If you did approve one of the many comments that sound like, “Just found your site, and it’s exactly what I wanted,” then you’re likely in for a surprise. The spammer script will notice that the old ocmment was posted, and it will post another comment using the same email address that actually contains URLs. Sneaky, eh?
On the flip side, spam prevention in WordPress 1.5 seems to be improving. Matt recently announced that he’s using only the built-in protections to prevent spam and it seems to be working fine. Well, that’s pretty swell, but I wonder if anyone has tried to write anything about “Texas-holdem poker” in his comments.
Looking through the WP 1.5 comment code, it seems that the entire comment is checked for the spam search strings. So unless the search strings are uber-regexes, they’re going to detect regular text. This means they have the potential for high false-positives.
Fortunately, most people don’t have the need to talk about Texas hold’em in their comments, so this issue isn’t frequent, but assuming that spammers get more crafty in wording their comments with frequently used acceptable words then this could pose a problem. The immediate alternative to adding would be to add every spamer IP to the spam wordlist. I’m going to guess that this might cause a bit of inefficiency when posting comments.
Keeping this list up to date can also be a hassle, since - at the last CVS revision I saw - there was no way to automate this process.

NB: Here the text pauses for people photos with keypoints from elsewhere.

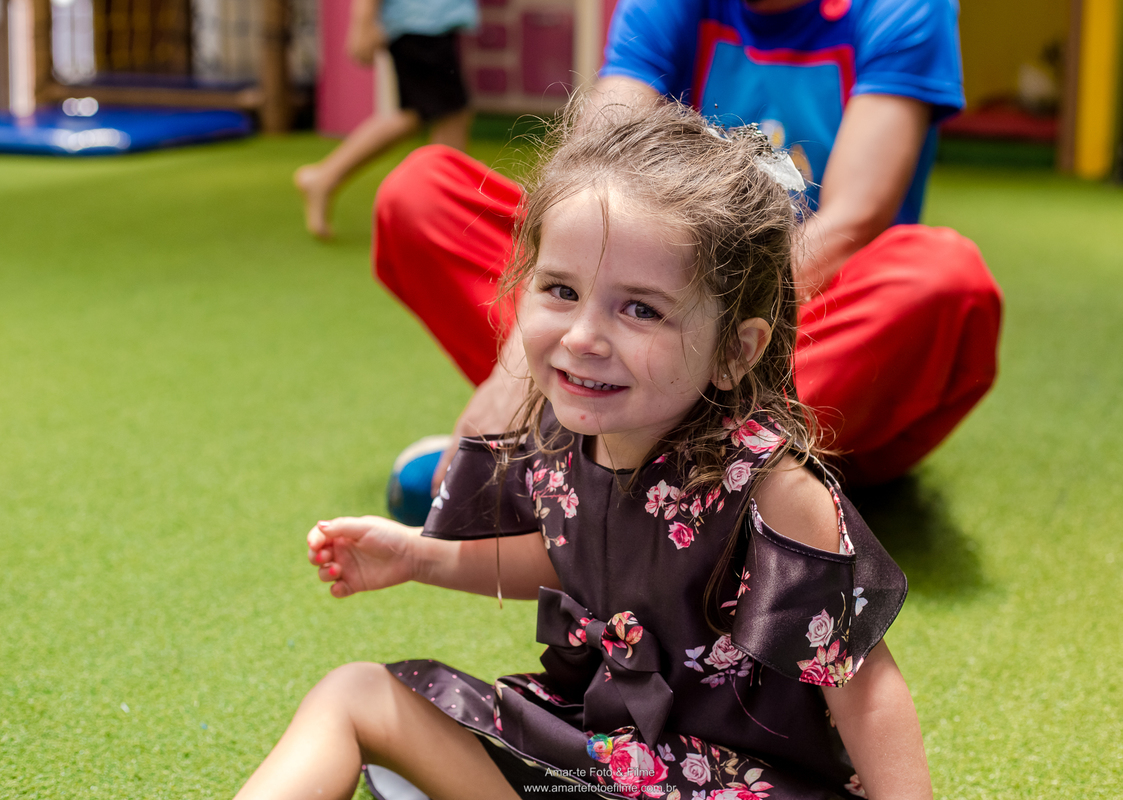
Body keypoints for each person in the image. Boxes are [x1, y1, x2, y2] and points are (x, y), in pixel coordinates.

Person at [236, 99, 929, 800]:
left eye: (641, 308)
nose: (583, 337)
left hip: (734, 783)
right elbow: (571, 556)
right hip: (592, 756)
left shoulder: (774, 493)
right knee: (355, 694)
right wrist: (418, 556)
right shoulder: (565, 433)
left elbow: (866, 688)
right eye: (561, 291)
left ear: (735, 350)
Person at [375, 0, 1003, 519]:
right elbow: (585, 184)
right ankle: (651, 467)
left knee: (942, 278)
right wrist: (513, 374)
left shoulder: (904, 7)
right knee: (424, 193)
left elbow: (850, 221)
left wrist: (705, 329)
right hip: (635, 307)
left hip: (781, 332)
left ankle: (596, 463)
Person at [294, 0, 477, 238]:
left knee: (425, 114)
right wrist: (363, 22)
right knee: (446, 115)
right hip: (420, 24)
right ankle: (446, 213)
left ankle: (325, 177)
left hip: (429, 24)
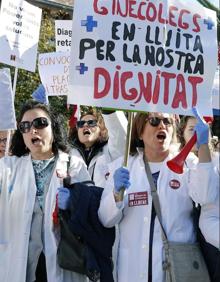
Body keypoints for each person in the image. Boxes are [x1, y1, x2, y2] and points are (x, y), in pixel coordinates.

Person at [98, 109, 218, 282]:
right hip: (132, 272)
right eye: (154, 121)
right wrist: (116, 194)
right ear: (139, 131)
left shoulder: (189, 164)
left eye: (167, 122)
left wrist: (204, 148)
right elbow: (105, 219)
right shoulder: (123, 166)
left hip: (178, 272)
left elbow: (206, 196)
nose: (162, 125)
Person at [0, 100, 91, 282]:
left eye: (40, 123)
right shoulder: (9, 166)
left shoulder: (73, 164)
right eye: (25, 126)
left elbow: (91, 211)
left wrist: (74, 203)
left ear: (54, 129)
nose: (33, 130)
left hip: (62, 261)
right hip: (22, 263)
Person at [177, 114, 220, 282]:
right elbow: (204, 196)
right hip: (191, 245)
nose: (197, 133)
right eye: (191, 129)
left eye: (201, 128)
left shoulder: (217, 159)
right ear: (182, 134)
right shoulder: (181, 159)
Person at [69, 107, 127, 187]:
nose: (85, 125)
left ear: (101, 129)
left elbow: (119, 135)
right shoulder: (67, 154)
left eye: (91, 122)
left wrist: (109, 110)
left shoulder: (110, 150)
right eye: (81, 123)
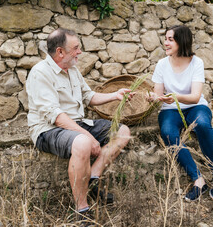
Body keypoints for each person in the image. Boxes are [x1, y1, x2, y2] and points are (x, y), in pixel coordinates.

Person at [26, 28, 133, 221]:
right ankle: (82, 210)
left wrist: (115, 95)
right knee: (83, 142)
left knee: (123, 131)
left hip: (77, 125)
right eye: (75, 48)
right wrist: (90, 138)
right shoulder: (40, 73)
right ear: (60, 51)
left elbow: (88, 96)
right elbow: (56, 116)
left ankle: (93, 175)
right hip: (49, 130)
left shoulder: (72, 70)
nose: (80, 52)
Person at [147, 25, 213, 201]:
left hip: (195, 107)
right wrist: (152, 98)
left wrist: (174, 96)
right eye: (165, 39)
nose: (165, 43)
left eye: (170, 40)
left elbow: (195, 97)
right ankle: (198, 180)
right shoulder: (161, 64)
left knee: (203, 124)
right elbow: (158, 95)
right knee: (167, 132)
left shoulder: (197, 62)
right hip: (170, 110)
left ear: (182, 41)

My thought is that the integrated stuff is good enough at preventing casual spam, but some additional features are necessary to bring it up to the user-friendly standard at which WordPress usually runs.

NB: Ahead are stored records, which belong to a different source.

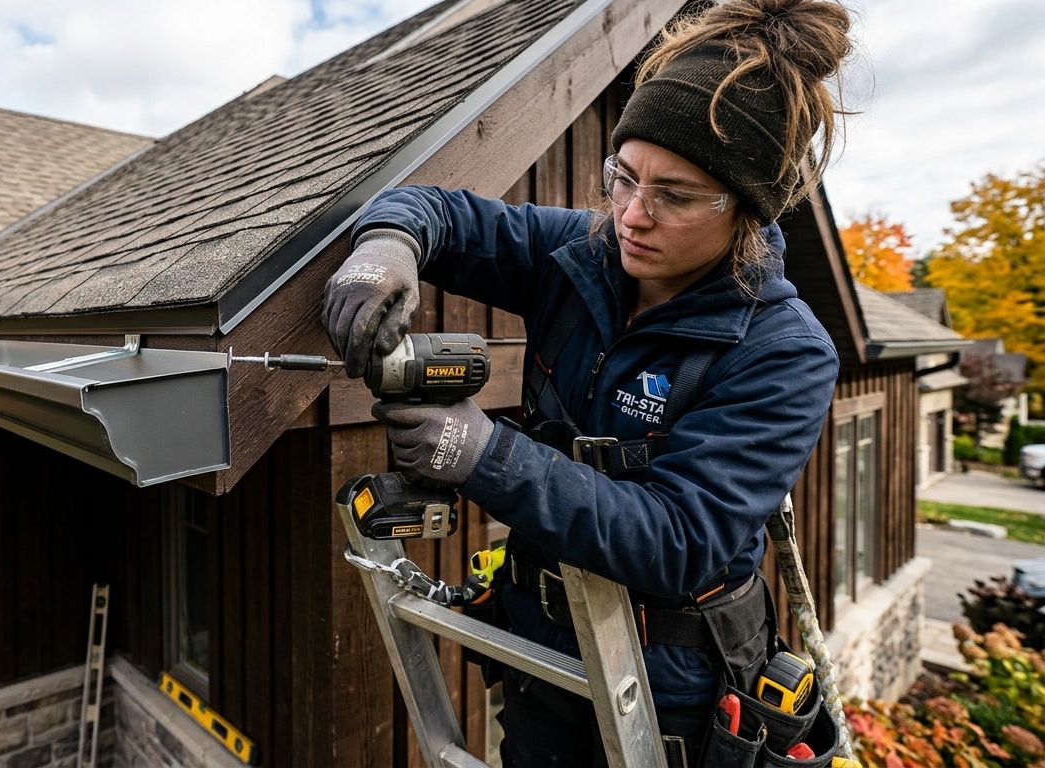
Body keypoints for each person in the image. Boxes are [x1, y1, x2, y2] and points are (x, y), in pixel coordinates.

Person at [321, 0, 854, 765]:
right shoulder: (585, 254)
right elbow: (437, 208)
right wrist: (388, 244)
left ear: (744, 211)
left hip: (671, 691)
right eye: (623, 177)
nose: (633, 215)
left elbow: (681, 543)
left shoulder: (783, 351)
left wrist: (482, 453)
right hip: (542, 647)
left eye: (672, 196)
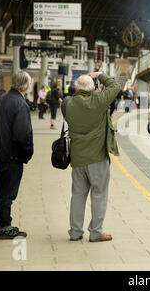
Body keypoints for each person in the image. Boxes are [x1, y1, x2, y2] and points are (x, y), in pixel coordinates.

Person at [61, 72, 120, 242]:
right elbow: (114, 86)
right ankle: (96, 232)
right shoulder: (98, 101)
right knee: (99, 194)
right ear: (93, 88)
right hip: (97, 158)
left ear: (77, 89)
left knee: (78, 195)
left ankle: (75, 232)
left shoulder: (68, 104)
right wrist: (100, 74)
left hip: (77, 158)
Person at [0, 70, 33, 239]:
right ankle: (4, 226)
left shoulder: (3, 99)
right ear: (25, 85)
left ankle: (2, 222)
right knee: (8, 192)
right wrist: (28, 151)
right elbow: (22, 134)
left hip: (0, 152)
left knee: (2, 190)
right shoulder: (20, 104)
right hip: (12, 155)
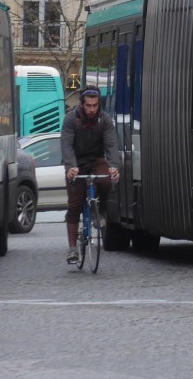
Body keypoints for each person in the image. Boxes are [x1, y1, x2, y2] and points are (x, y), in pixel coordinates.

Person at [60, 87, 121, 265]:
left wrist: (114, 167)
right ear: (82, 104)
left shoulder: (105, 120)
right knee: (74, 205)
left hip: (96, 159)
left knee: (106, 180)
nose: (92, 109)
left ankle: (99, 210)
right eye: (89, 106)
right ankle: (72, 249)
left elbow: (111, 144)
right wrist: (71, 167)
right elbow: (66, 145)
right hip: (76, 162)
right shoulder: (71, 119)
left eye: (95, 105)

Only the most recent CVS has changed the Dashboard to not show spam comments. That’s good. I had revised my Dashboard to show a count of spam comments like it does the moderated ones. The link goes to the moderation.php page, but with a special querystring that forces the display of spam comments. This allows me to delete them. I’m not sure if the latest CVS has added a way to review spam posts yet, but being able to approve false positives is the main benefit of keeping spam comments, right? It should do this.
I’ve also been toying a little with captcha code, and I’ve encountered the trackback issue. Trackbacks can’t use captchas. If’ you’re protecting your blog exclusively with captchas, and you’re not blocking trackbacks, you’re wide-open and ripe.

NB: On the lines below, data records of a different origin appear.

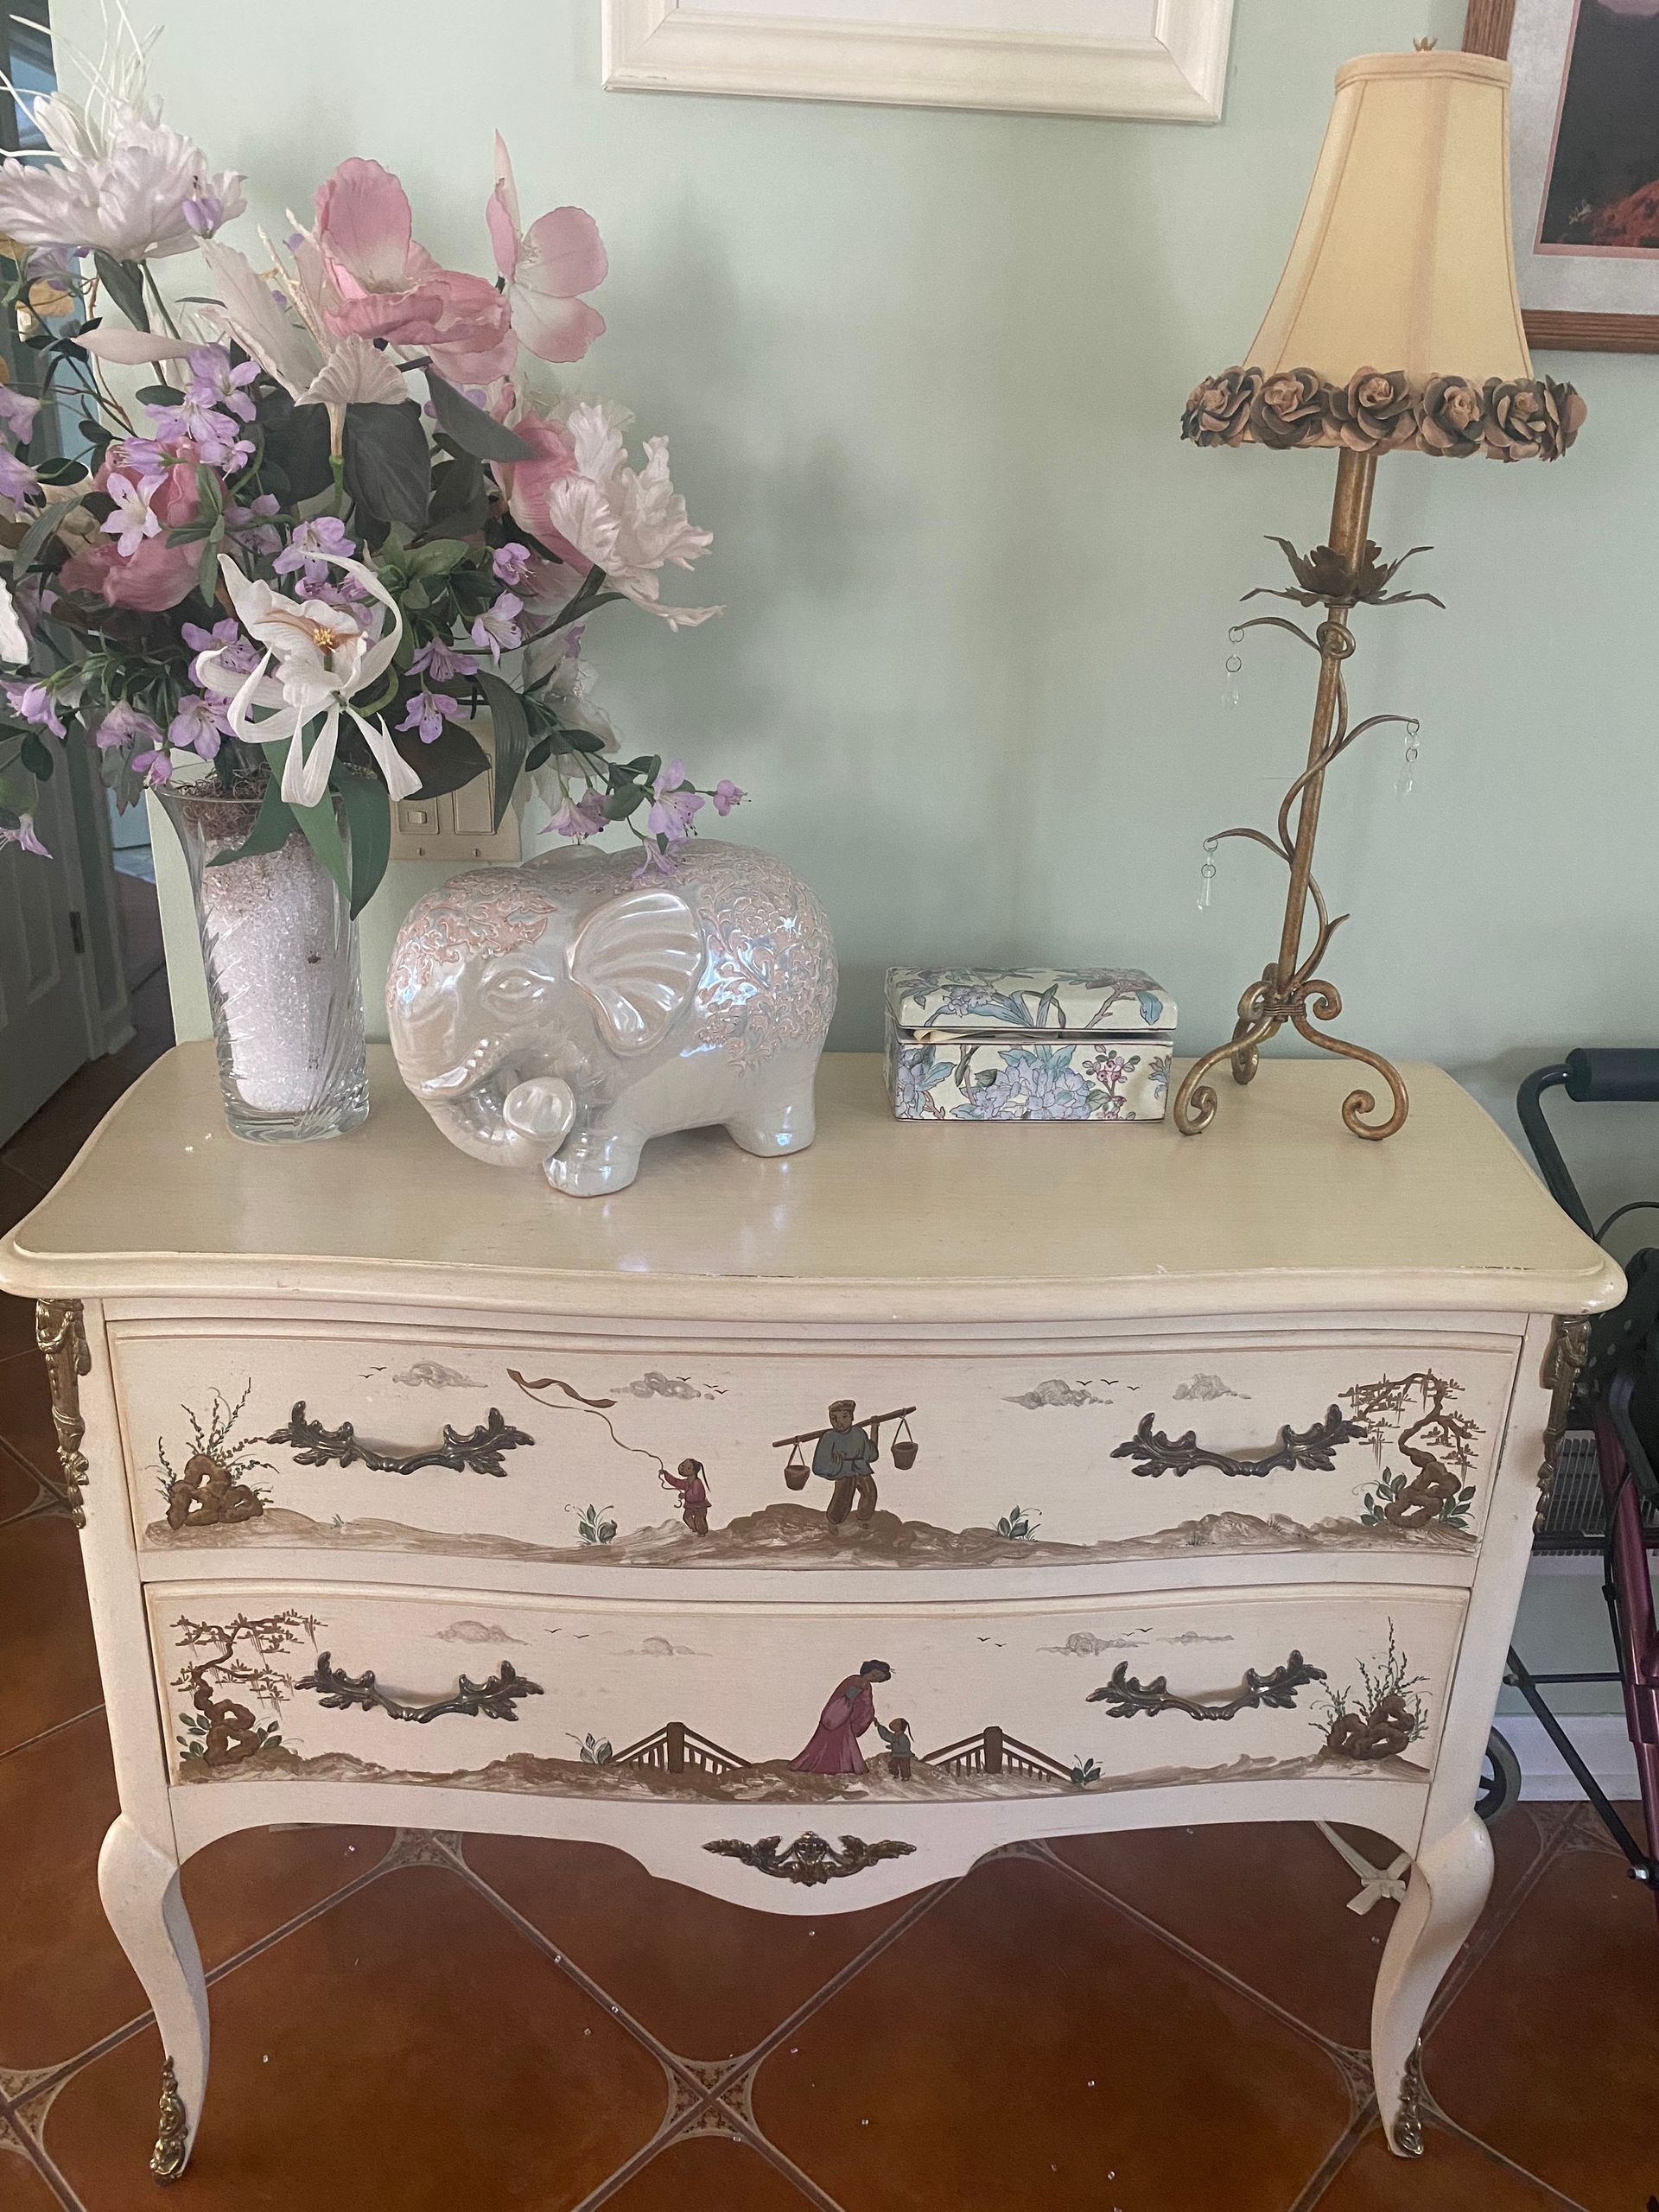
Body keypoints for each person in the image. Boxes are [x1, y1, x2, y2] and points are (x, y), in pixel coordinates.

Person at [789, 1659, 893, 1775]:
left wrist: (868, 1714)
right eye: (874, 1674)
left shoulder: (857, 1681)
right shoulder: (860, 1682)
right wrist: (853, 1713)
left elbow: (862, 1704)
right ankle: (837, 1768)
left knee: (827, 1743)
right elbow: (849, 1699)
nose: (875, 1679)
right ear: (868, 1670)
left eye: (878, 1679)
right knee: (840, 1743)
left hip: (843, 1715)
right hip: (841, 1716)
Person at [811, 1399, 880, 1526]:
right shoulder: (829, 1437)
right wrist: (836, 1463)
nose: (839, 1422)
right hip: (843, 1470)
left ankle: (863, 1519)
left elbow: (871, 1454)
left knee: (870, 1492)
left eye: (844, 1417)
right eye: (834, 1418)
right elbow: (819, 1465)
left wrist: (874, 1429)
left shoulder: (858, 1432)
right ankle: (833, 1523)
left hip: (860, 1468)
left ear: (852, 1417)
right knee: (843, 1497)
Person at [661, 1457, 711, 1536]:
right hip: (691, 1506)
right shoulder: (687, 1482)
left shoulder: (697, 1482)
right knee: (687, 1517)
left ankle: (702, 1533)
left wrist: (685, 1496)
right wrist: (666, 1474)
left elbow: (698, 1496)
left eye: (688, 1468)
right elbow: (676, 1482)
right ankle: (694, 1529)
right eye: (683, 1465)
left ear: (694, 1471)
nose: (683, 1468)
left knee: (699, 1519)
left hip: (700, 1506)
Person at [874, 1715, 914, 1782]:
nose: (892, 1723)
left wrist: (893, 1746)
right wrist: (879, 1725)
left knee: (904, 1766)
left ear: (900, 1727)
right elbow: (886, 1735)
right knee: (892, 1765)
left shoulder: (903, 1737)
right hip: (896, 1755)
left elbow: (905, 1748)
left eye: (896, 1723)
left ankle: (906, 1776)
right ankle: (896, 1774)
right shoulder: (895, 1736)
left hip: (904, 1755)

I’ve been devising a scheme to allow a site to authenticate itself when it creates a trackback. This would use the xmlrpc plugin hook in 1.5. Of course, it would only work on WordPress blogs, but it’s a start. The interface would be pretty simple, and although it wouldn’t be a solution for preventing initial trackback spam, it would keep people from offending repeatedly. This is an idea still in incubation.
Interestingly, the new OSA code is coming along great. I’ve added a bunch of new features. The best one of the bunch so far is the peer-distributed spam wordlist. You can point your blog at any other OSA-running blog to update your wordlist from theirs. Every entry is accountable to the person who originally added it and can be authenticated. It’s pretty slick and it’s currently working. Since the spam list builds itself from OSA, any person running it is liable to have a good wordlist. There will soon be complete administration of the blacklist entries, so you can easily weed out the entries from sites you don’t trust.
OSA should augment the built-in spam prevention methods nicely.